Classification Models & Visual Insights
Model Training & Visualizations
We trained and evaluated two different models using TF-IDF vectorized news article data:
- Logistic Regression
- Multinomial Naive Bayes
Each model was evaluated on performance metrics and supported with insightful visualizations.
🔹 1. Logistic Regression
A linear classifier suitable for sparse high-dimensional data like TF-IDF.
Metrics Calculated:
- Accuracy
- Precision
- Recall
- F1 Score
📊 Visualizations:
- Confusion Matrix — Displays correct and incorrect predictions.
- Correlation Matrix — Shows correlation between article text length and label.
- Top Keywords — Bar plots of the most predictive words for fake and real news.
2. Multinomial Naive Bayes
A fast, probabilistic classifier designed for text data with discrete features.
Metrics Calculated:
- Accuracy
- Precision
- Recall
- F1 Score
📊 Visualizations:
- Confusion Matrix — Indicates classification performance.

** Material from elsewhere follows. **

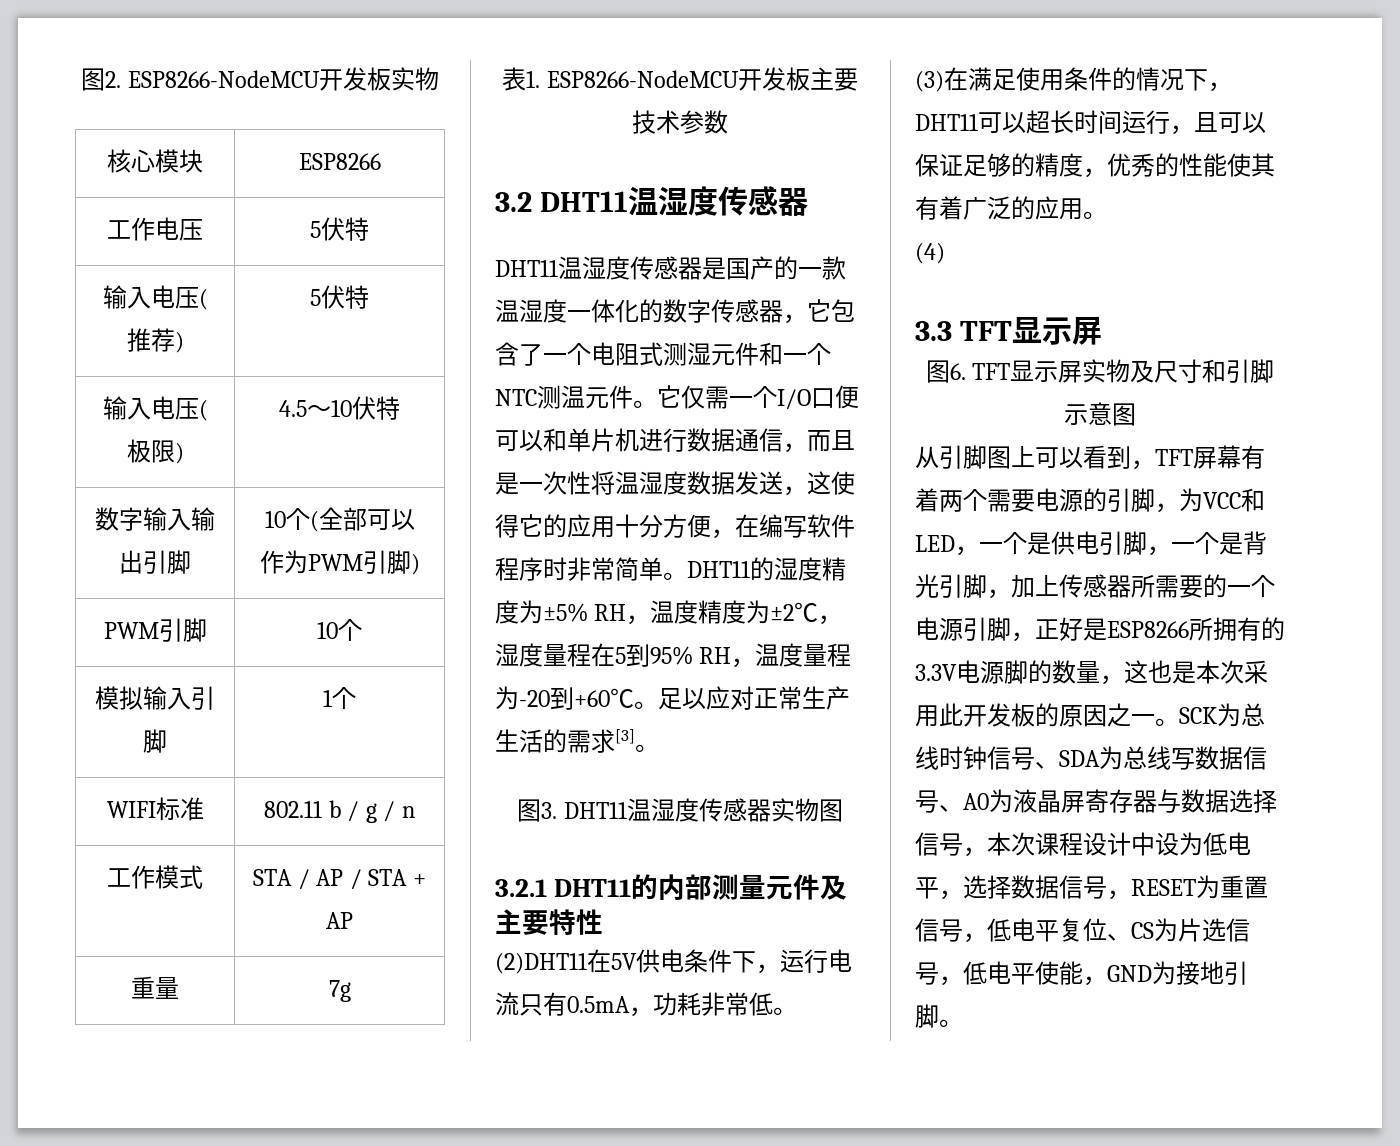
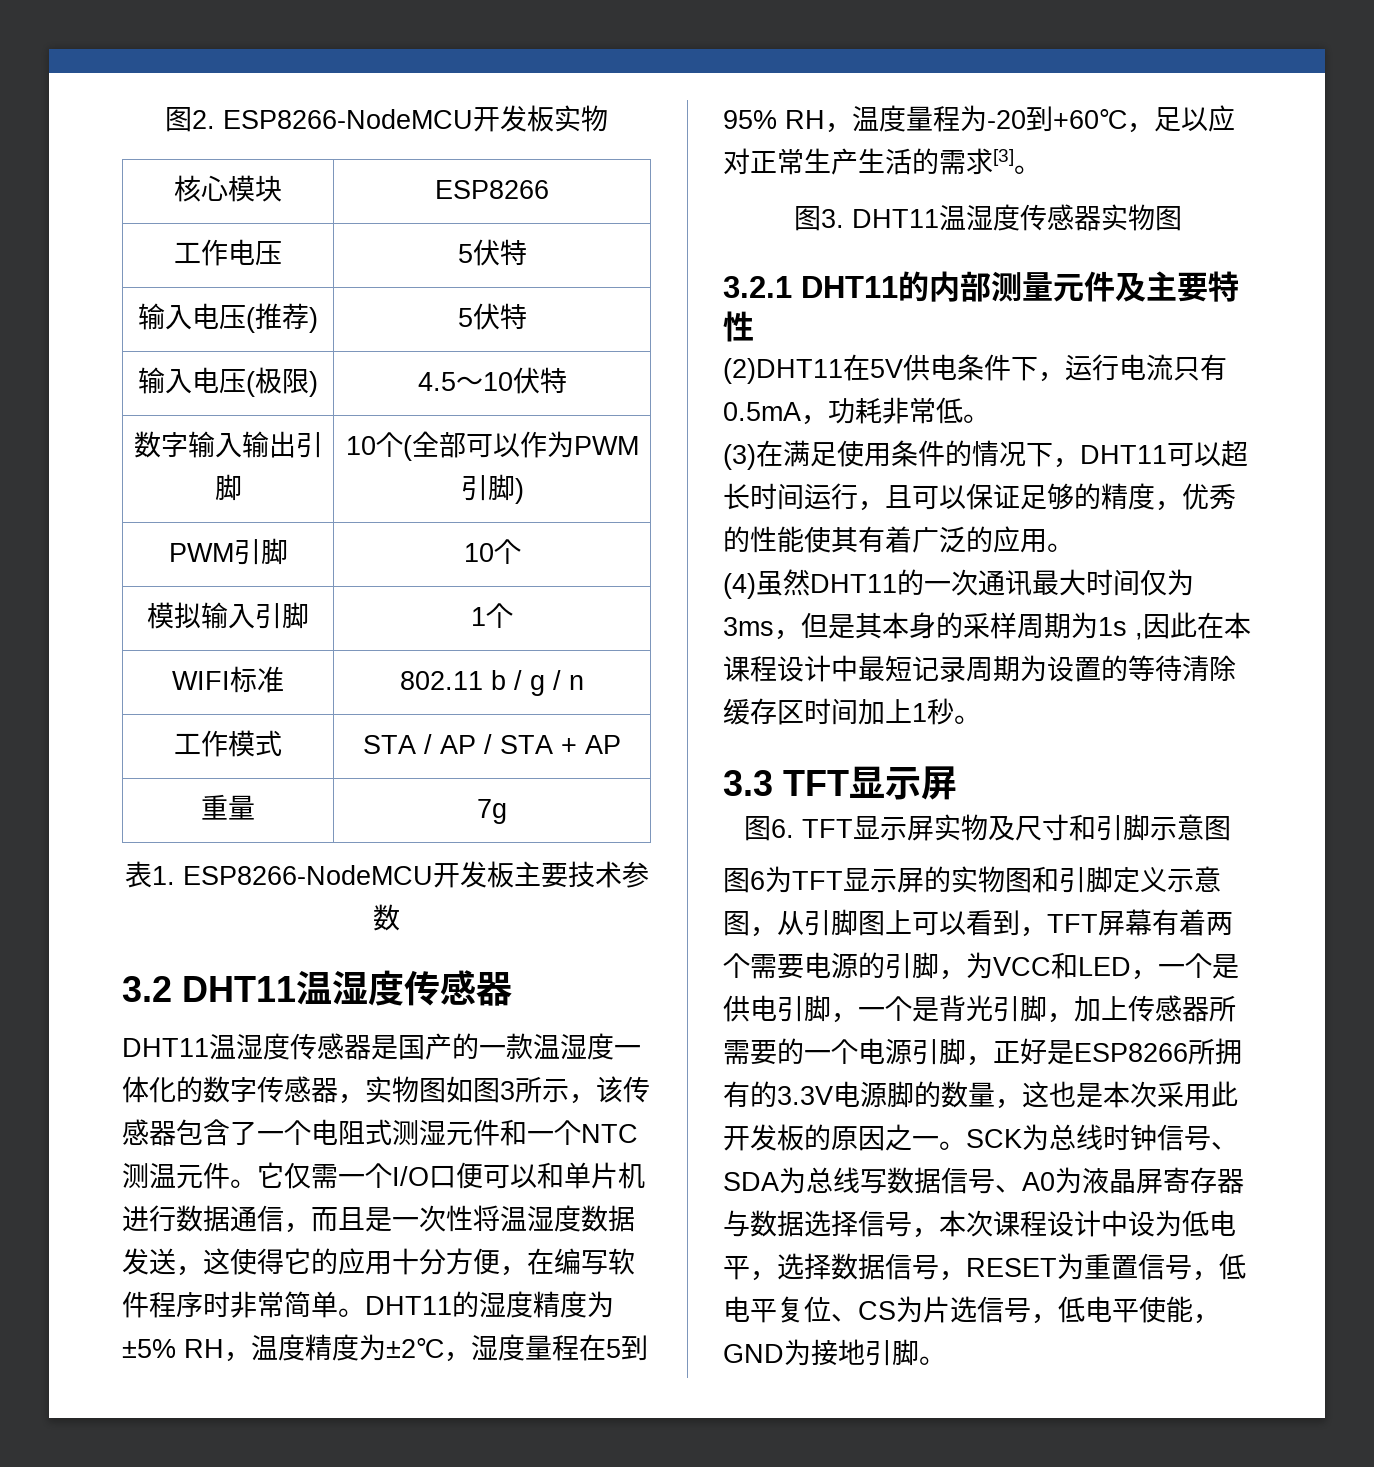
[807,299,831,322] 它 -> [365,1076,650,1104] [122,1119,176,1146] 实物图如图3所示，该传感器
[634,701,658,709] 。 -> [1127,123,1154,133] ，
(945, 253) none -> [756,569,1194,596] [723,612,1251,640] [723,655,1236,682] [723,698,981,725] 虽然DHT11的一次通讯最大时间仅为3ms，但是其本身的采样周期为1s ,因此在本课程设计中最短记录周期为设置的等待清除缓存区时间加上1秒。
(1136, 414) none -> [723,866,1221,893] [723,911,777,937] 图6为TFT显示屏的实物图和引脚定义示意图，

- ROC Curve — Visualizes the trade-off between true positive and false positive rates.
- Word Clouds:
- 🔴 Fake News — Shows frequent terms in fake news articles
Fake News - 🟢 Real News — Highlights words common in real news articles
Real News
These visualizations help interpret not just how well the models performed, but also why — based on word patterns and prediction behavior.